Start of Extract provided

Composites for Aeroengines

Topics Covered

Background

Use of PMCs in Modern Aeroengines

MMCs and CMCs for Aerospace Applications

Why use Composites?

Evolution of the Gas Turbine Engine

Advances in Materials Technology

Attributes of Successful Aerospace Composites

Rolls-Royce Venture into Carbon Fibre Reinforced Composites

Introduction into New Engine Projects

Composite Integration

Future Composite Applications

Design Parameters

The Push from the Military

Reasons Hindering Composite Uptake

Ceramic Matrix Composites

Metal Matrix Composites

Processing Technology

Conclusion

Background

Although the rate of adoption of composite materials in the gas turbine engine has not met the expectations of a decade ago, their superior specific strength and stiffness remain as tantalising as ever. Indeed, in the fiercely competitive marketplace the significant prizes to be won by successful exploitation of such qualities merit added impetus to such pursuits.

The challenge to realise applications of the advanced composite systems has increased in recent years by the sharper focus on cost reduction. The rate at which these materials are introduced will be governed by their cost effectiveness rather than their technical merits.

Use of PMCs in Modern Aeroengines

The use of polymer matrix composites (PMCs) in aerospace application dates from the early 40s, the large-scale carbon fibre production of the early 70s making them serious competitors with metals for complex lightweight structures. Complete airframes can now be produced in PMCs, and they are essential to modern helicopters. Temperature requirements limit their use in aeroengines, but most of the nacelle of a modern aero gas turbine is PMC, a component that accounts for around 25% of the weight and 20% of the cost of the power plant. Other PMC parts in current engines include fan blades, outlet guide vanes, bypass ducts, nose cone spinners, core engine fairings, annulus fillers and variable guide vane rings.

MMCs and CMCs for Aerospace Applications

Intensive research in industry and academia on ceramic and metal matrix composite (CMC and MMC) systems through the 80s, supported by major government funded research programmes such as IHPTET in the US, has delivered the first MMC and CMC components into demonstrator and development engines. Military applications of CMCs in the form of afterburner nozzle petals are close to production.

Why use Composites?

Until recently, the two major, inter-related, drivers for the application of composites in engines have been weight reduction and performance improvement. MMC compressor drums have the potential for 80% weight saving over a conventional disc and blade assembly and PMC components typically provide 20-30% weight saving. The primary advantage of CMCs, as well as bringing weight benefits, is the ability to operate uncooled at temperatures beyond the reach of metals. Cycle efficiency improvements, from reducing cooling air to turbine aerofoils and seals, lead to significant specific fuel consumption benefits. For example, the replacement of metal seals by advanced CMC technology would yield a saving of $250,000 on the Boeing 777 aircraft over 15 years. Applications in combustion chambers earn CMCs a ‘green ticket’, i.e. a redistribution of the reduction in cooling airflow contributes significantly to the control of harmful emissions.

In today’s fiercely competitive aeroengine market, the primary product discriminators are cost-driven. Typical cost savings of 20-30% delivered by PMCs in replacing incumbent metal parts, therefore, provide added incentive for wider application of these materials. With these impressive advantages on offer, it may seem difficult to understand why composite materials do not dominate the latest civil and military engines.

End of Extract provided
Start of Data below

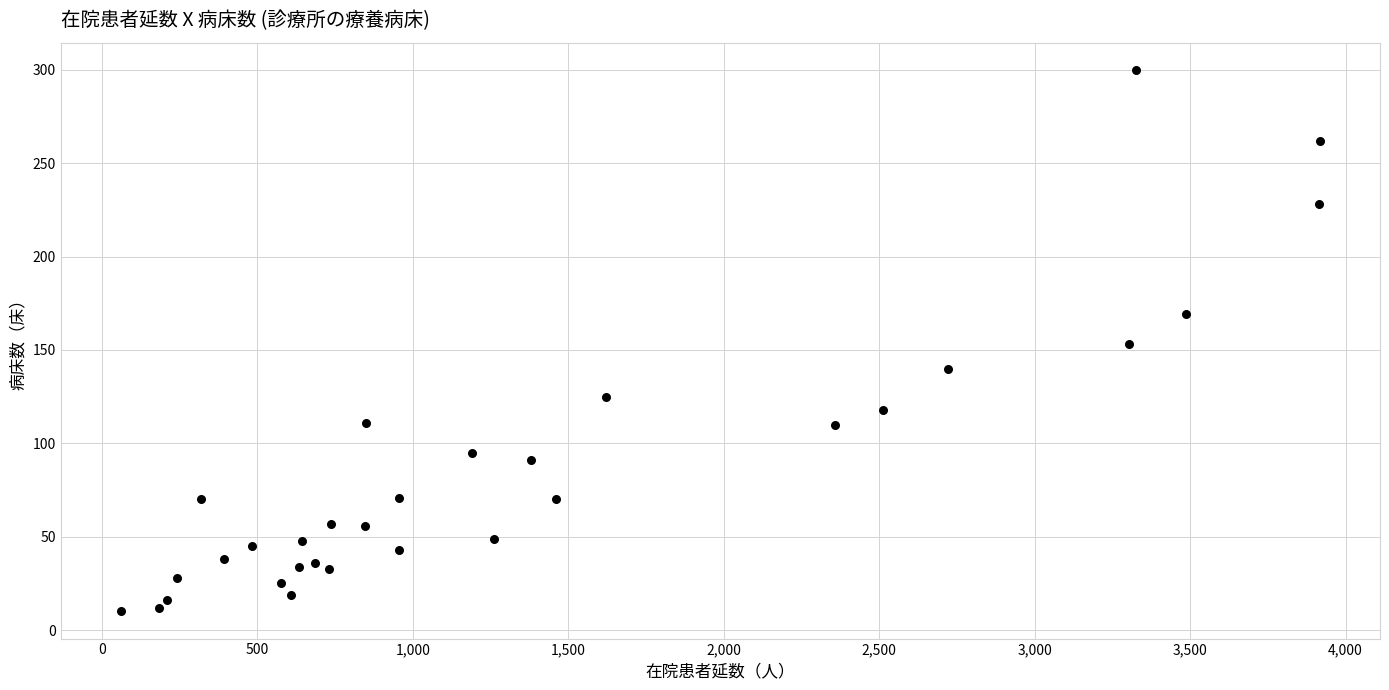

What is the range of X values (max minus min)?

3858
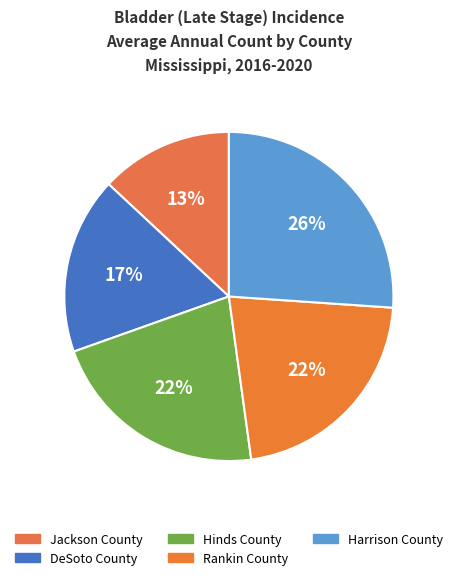

What portion of the pie excludes Rankin County?

78.3%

End of Data below

→ Activity
Continue the article on composites for aeroengines, starting right after its last sentence.

→ Response to the exercise
Evolution of the Gas Turbine engine

The aircraft gas turbine engine was developed initially for military applications in the 40s with the first civil applications following in the 50s. During the Cold War period military requirements drove the development of the technology and civil engines benefited from the spin off and consequent reduction in development costs. Today’s market is very different. Military markets, at best, are stabilising after a period of dramatic decline and development cycles for new products such as the EJ 200 engine for Eurofighter 2000 have been significantly extended in time. The civil market is highly competitive with the three main engine builders (General Electric, Pratt and Whitney and Rolls-Royce) battling for market share.

Continued growth in passenger traffic generates a huge potential market for civil air transport products. Currently the airlines are coming back into profit. With reducing returns on seat sales, however, they must acquire equipment at the lowest possible prices. Because of these factors, today’s primary product discriminators are cost-driven in terms of initial procurement cost and cost of ownership. New technology is essential to achieve the required performance targets, but it must now contribute to cost targets too.

Advances in Materials Technology

Materials technology is of fundamental importance to the gas turbine engine. The ultimate efficiency of the engine is limited by operating temperature and, consequently, it requires materials with high temperature capability. The incessant drive to reduce emissions is compounding this need. Engine weight is another important factor, impacting on fuel consumption and military aircraft agility, thus stimulating the demand for low-density materials.

Attributes of Successful Aerospace Composites

The attributes of composites provide a good match to these general requirements. In broad terms, there are four principal success factors required for a composite application:

•        Overcoming the culture barrier in replacing incumbent metal components

•        Having a suitable opportunity in an engine project

•        Developing the whole range of relevant technologies

•        Providing sufficient demonstration of that technology for confident service introduction.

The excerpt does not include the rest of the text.